**Exercise:**
Pick out each row below that contains the word "default", and copy every one of those rows in full.

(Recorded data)

* begin *

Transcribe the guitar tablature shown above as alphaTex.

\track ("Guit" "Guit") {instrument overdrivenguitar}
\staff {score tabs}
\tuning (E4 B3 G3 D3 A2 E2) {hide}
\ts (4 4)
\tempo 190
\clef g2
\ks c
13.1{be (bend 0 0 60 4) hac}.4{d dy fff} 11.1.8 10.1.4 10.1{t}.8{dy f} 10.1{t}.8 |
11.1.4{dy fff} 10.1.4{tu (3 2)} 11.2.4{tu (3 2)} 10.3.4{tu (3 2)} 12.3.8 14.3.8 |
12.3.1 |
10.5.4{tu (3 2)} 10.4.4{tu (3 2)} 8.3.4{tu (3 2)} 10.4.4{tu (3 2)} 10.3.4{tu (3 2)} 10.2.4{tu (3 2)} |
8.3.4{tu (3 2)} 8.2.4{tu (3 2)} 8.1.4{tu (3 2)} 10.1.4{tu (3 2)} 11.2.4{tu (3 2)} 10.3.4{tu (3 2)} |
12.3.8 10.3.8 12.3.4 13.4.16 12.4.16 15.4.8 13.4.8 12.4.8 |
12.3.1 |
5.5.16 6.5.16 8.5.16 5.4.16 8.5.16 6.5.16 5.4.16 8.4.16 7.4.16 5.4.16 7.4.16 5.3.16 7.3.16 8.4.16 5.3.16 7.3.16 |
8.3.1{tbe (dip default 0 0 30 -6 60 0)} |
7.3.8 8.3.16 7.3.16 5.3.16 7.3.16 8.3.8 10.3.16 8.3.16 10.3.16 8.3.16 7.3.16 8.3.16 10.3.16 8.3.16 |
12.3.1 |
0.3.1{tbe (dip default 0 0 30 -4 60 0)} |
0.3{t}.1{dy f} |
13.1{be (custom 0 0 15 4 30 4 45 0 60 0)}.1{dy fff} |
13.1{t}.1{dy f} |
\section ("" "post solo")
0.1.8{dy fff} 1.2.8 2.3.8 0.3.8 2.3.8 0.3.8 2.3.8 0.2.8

* end *

**Solution to the exercise:**
8.3.1{tbe (dip default 0 0 30 -6 60 0)} |
0.3.1{tbe (dip default 0 0 30 -4 60 0)} |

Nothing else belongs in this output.